In 1995 we started two days per week with $35K in state funds and support from Hidalgo County government. We currently have in excess of 160 staff and a budget of more than $13 million and full or part time family support staff at all of our 11 clinical locations. But a key point to mention is that HMS was dormant between 1985 and 1995 and there were no medical services at all in the county during that period. People traveled great distances for even basic care.

The Family Support Program has grown into a broader range of services with more technical knowledge and expertise as part of the program. In addition to significant and formal FS worker training, we now have trained care coordinators, a dietitian, and nursing staff as part of the Family Support program. The core or heart of the program is still the Promotores or Community Health Workers. It now goes beyond diabetes care and works in a variety of ways to help people in need.

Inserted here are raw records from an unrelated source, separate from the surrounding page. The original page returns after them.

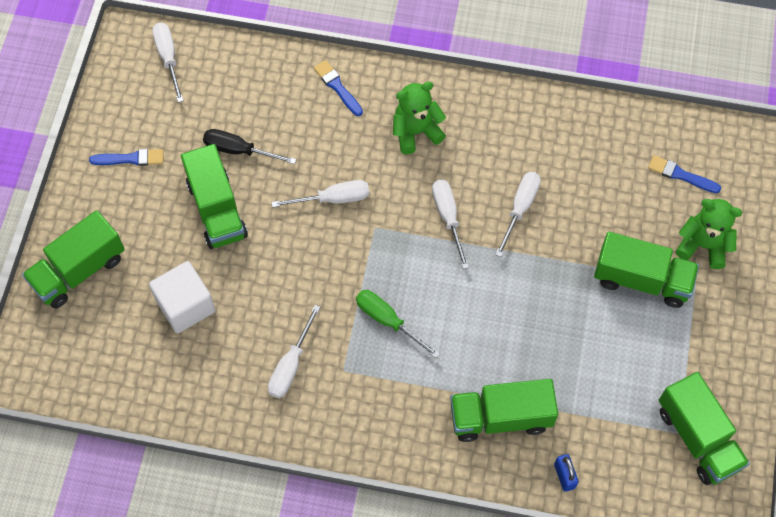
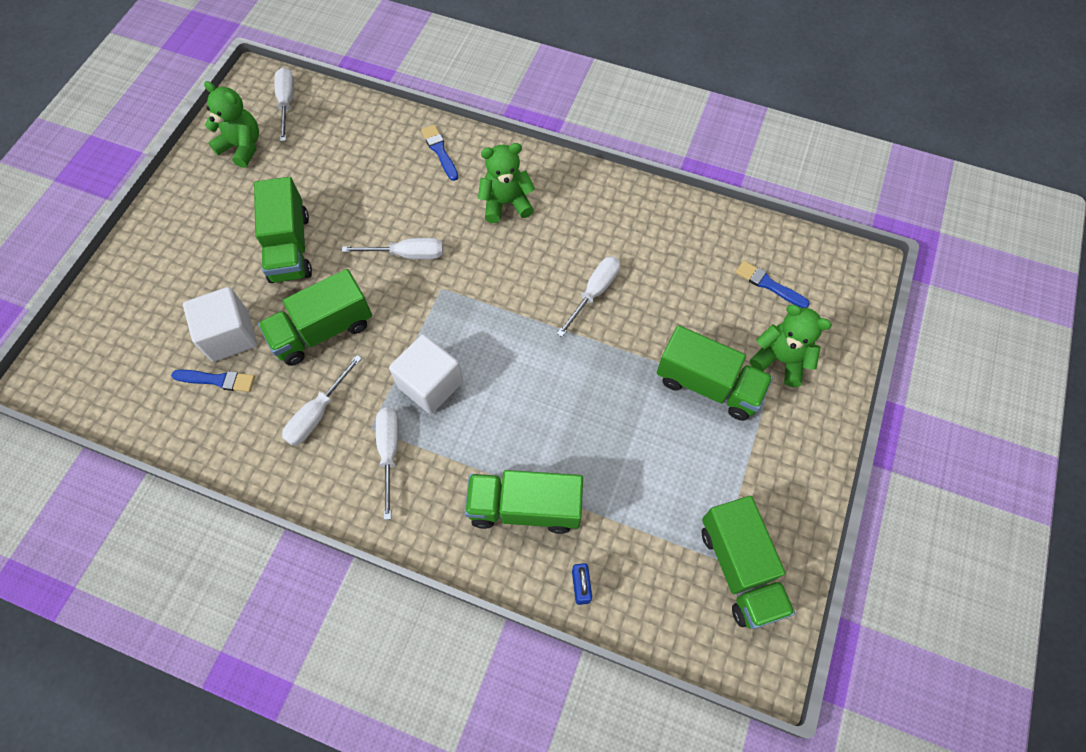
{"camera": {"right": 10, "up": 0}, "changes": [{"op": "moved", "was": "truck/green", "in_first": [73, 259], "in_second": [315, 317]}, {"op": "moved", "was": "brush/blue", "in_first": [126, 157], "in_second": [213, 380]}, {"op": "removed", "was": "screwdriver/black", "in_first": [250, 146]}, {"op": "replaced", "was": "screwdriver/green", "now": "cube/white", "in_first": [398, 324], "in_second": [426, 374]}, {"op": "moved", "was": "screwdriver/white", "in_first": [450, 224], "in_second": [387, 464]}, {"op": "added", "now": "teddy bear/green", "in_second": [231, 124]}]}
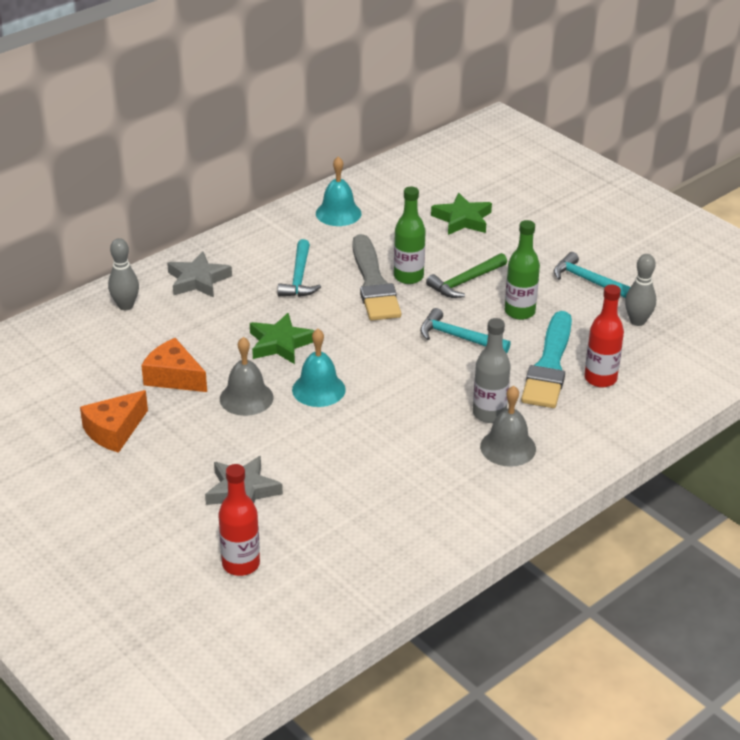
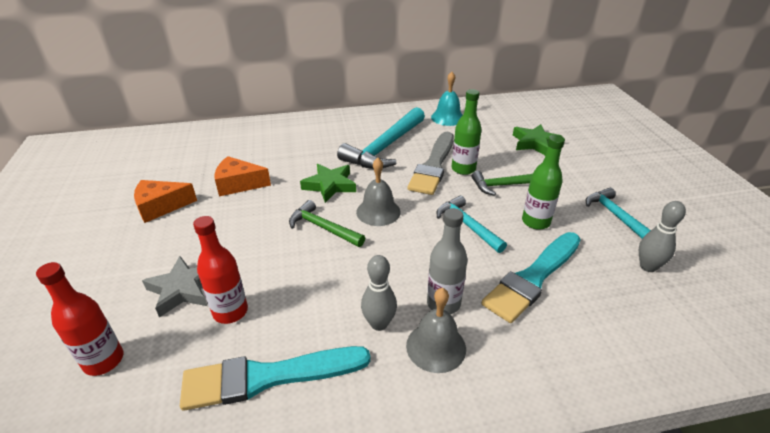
{"camera": {"right": 30, "up": 0}, "changes": [{"op": "moved", "was": "bowling pin/grey", "in_first": [123, 274], "in_second": [379, 293]}, {"op": "turned", "was": "cheese/orange", "in_first": [174, 365], "in_second": [243, 176], "clockwise": -60}, {"op": "removed", "was": "star/grey", "in_first": [199, 274]}, {"op": "moved", "was": "bell/grey", "in_first": [246, 376], "in_second": [378, 192]}, {"op": "resized", "was": "hammer/turquoise", "in_first": [299, 268], "in_second": [381, 138], "ratio": 1.72}, {"op": "replaced", "was": "bell/turquoise", "now": "hammer/green", "in_first": [319, 368], "in_second": [327, 223]}, {"op": "moved", "was": "bottle/red", "in_first": [604, 336], "in_second": [220, 270]}, {"op": "added", "now": "brush/turquoise", "in_second": [275, 378]}]}
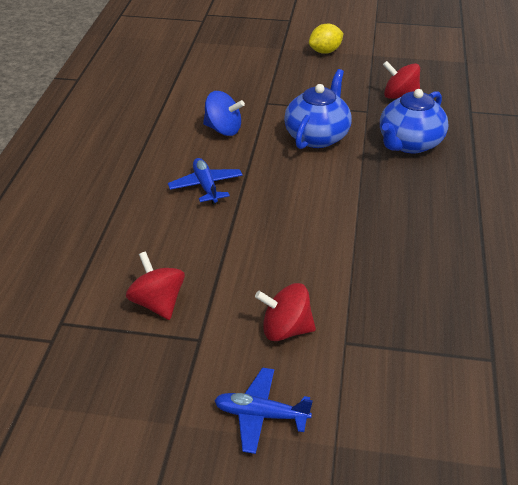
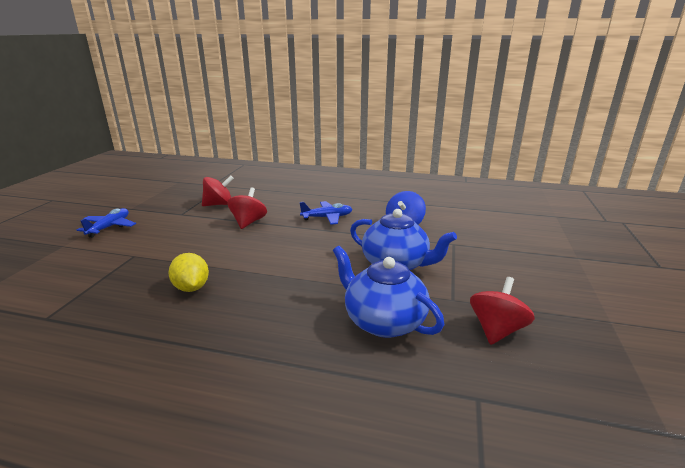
{"camera": {"right": 95, "up": -15}, "changes": [{"op": "moved", "was": "spinning top/red", "in_first": [285, 312], "in_second": [247, 208]}, {"op": "moved", "was": "lemon/yellow", "in_first": [326, 39], "in_second": [188, 272]}]}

How many clients and how broad a geographic range does HMS serve now?

HMS’ primary service area includes Grant and Hidalgo counties, the two southwestern-most counties in New Mexico. This covers an area of 7,414 square miles—about the size of Connecticut and Rhode Island combined—with a population of 34,408. We serve over 50 percent of the total population. Patient visits are currently between 65,000 and 70,000 per year for medical, dental and/or mental health. This does not include all of the family support clients we see that might use other providers for those services.

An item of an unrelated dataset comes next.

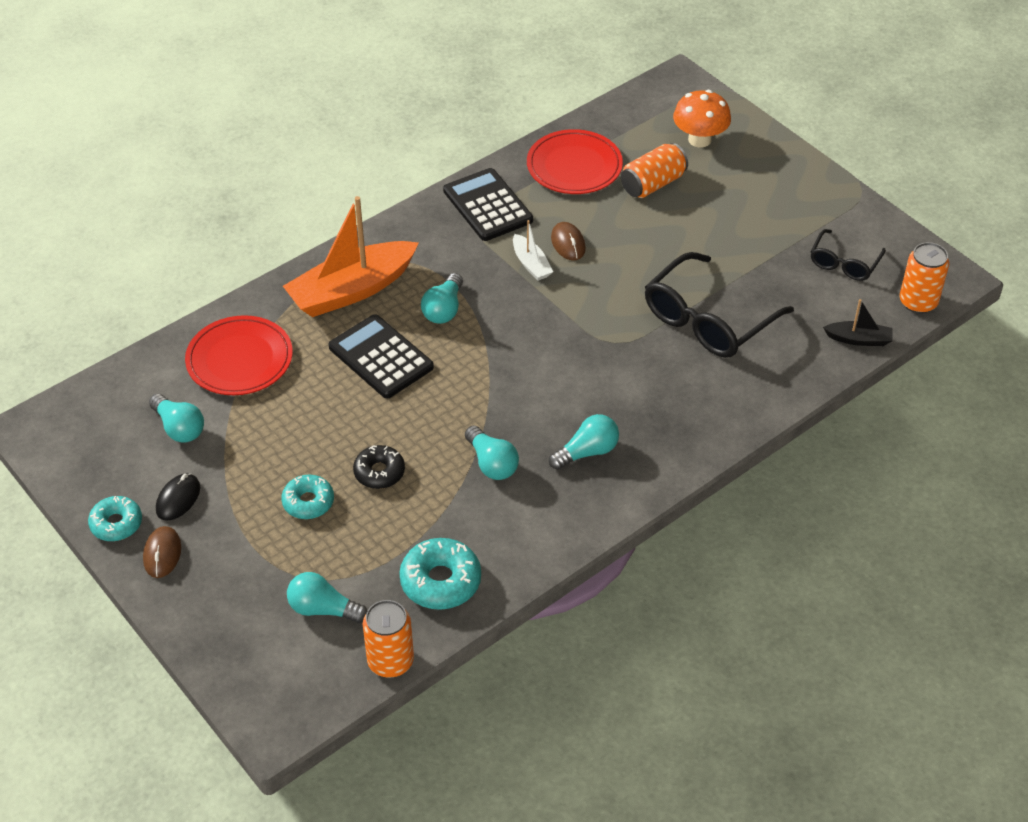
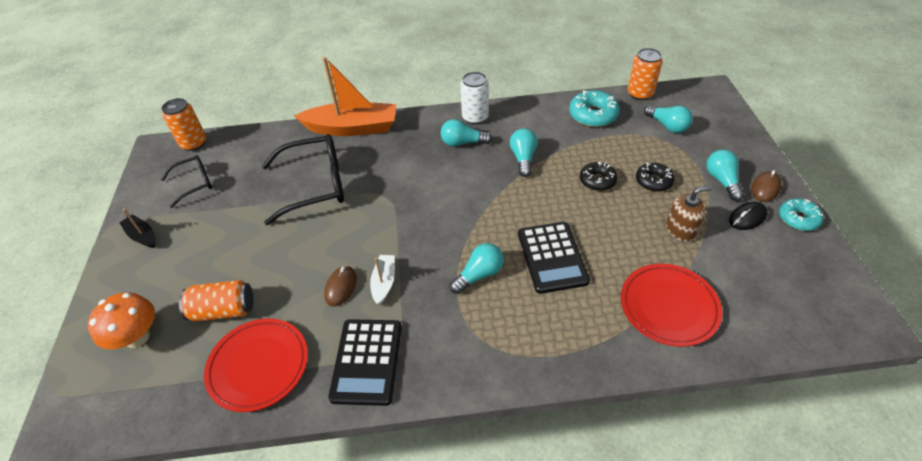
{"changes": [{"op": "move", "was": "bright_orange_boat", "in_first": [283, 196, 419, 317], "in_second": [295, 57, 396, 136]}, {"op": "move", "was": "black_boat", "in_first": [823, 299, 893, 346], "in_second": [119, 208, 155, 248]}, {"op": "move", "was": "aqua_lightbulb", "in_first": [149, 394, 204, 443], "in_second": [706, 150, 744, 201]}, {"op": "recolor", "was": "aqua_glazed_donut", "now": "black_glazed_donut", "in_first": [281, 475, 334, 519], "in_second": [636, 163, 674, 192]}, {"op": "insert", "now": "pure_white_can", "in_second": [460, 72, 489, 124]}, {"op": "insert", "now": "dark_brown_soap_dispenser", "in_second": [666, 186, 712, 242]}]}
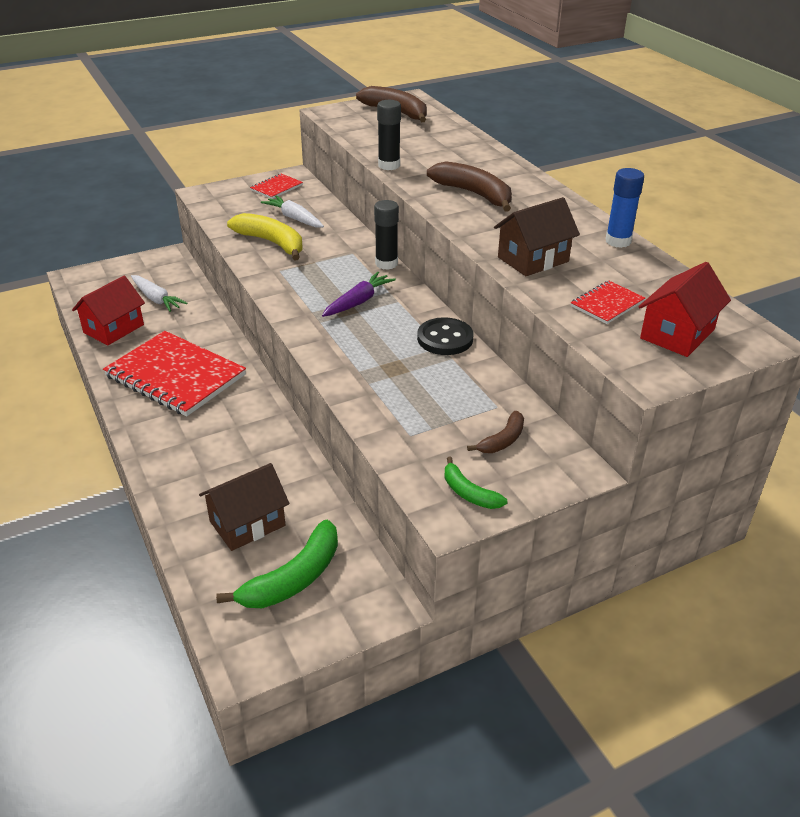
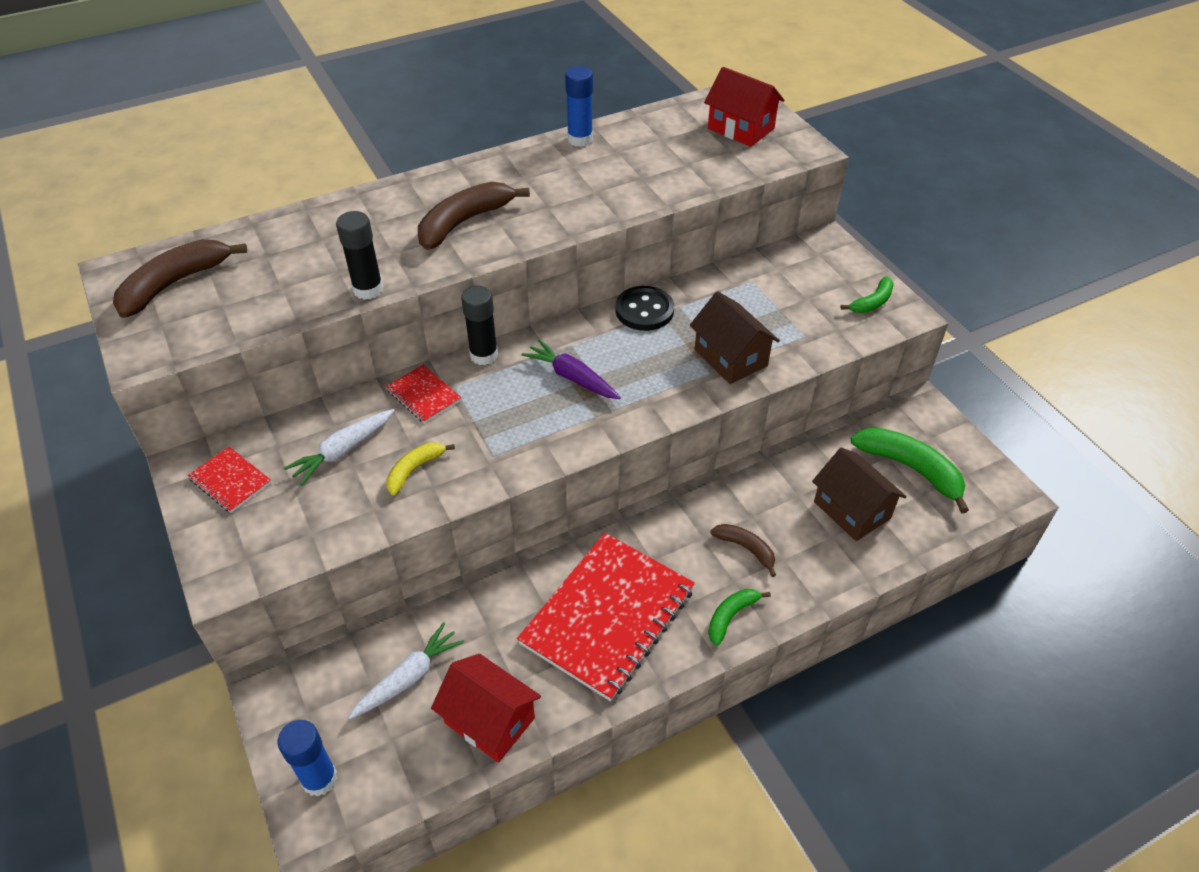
{"changes": [{"op": "move", "was": "dark_brown_house", "in_first": [494, 197, 580, 276], "in_second": [690, 291, 780, 384]}, {"op": "resize", "was": "bright_yellow_banana", "in_first": [227, 213, 302, 261], "in_second": [386, 442, 455, 496], "ratio": 0.56}, {"op": "move", "was": "red_exercise_book", "in_first": [571, 281, 645, 324], "in_second": [386, 365, 461, 423]}, {"op": "move", "was": "dark_brown_banana", "in_first": [467, 411, 524, 453], "in_second": [710, 524, 776, 577]}, {"op": "insert", "now": "leaf-green_banana", "in_second": [708, 589, 771, 646]}, {"op": "insert", "now": "royal_blue_stick_of_glue", "in_second": [278, 720, 337, 796]}]}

Generally we serve everyone with the need for our services. The majority or our patient population is Hispanic, like the community. As we serve more and more of the community, our patients are more like the community as a whole. The majority of our patients are poor and the most frequent reason people visit our clinics is for chronic disease management, which Family Support focuses on. The most rapidly growing service in terms of demand is dental—this year it is growing at more than 27 percent.

What is the biggest challenge in providing services in your two NM counties?

Getting health care service to remote, small communities or frontier areas is difficult in terms of financial viability and health professional recruitment and retention. Retention is the more difficult of the two health professional considerations, almost as difficult as good community fit. For the most part, we have been fortunate in these regards, but still need to work better at them.

In many ways we have been blessed over the last decade and a half to have an incredibly forward-thinking board and staff and also very supportive partners such as Arthur Kaufman, MD VP for Community Health at UNM’s Health Sciences Center and Gila Regional Medical Center, the hospital in Silver City, local elected officials. We are in a place where what we do is sustainable for the most part although it takes constant dedication from our staff and consistent public policy to ensure health care access to the underserved. And these days the latter is somewhat problematic given perceived public budget problems and the seeming lack of importance of strong social policy.

Why did you come to New Mexico in the first place?

I grew up in a poor neighborhood, in White Plains, NY, where there was violence and drugs and felt that I had to get away. New Mexico was warm, small and cheap. I came here 40 years ago to attend Western New Mexico University, a small frontier university, which was cheaper than going in-state. It took me four minutes to get over New York. It felt like I was meant to be here.

Opinions expressed are those of the interviewee and do not necessarily reflect the views of the Rural Health Information Hub.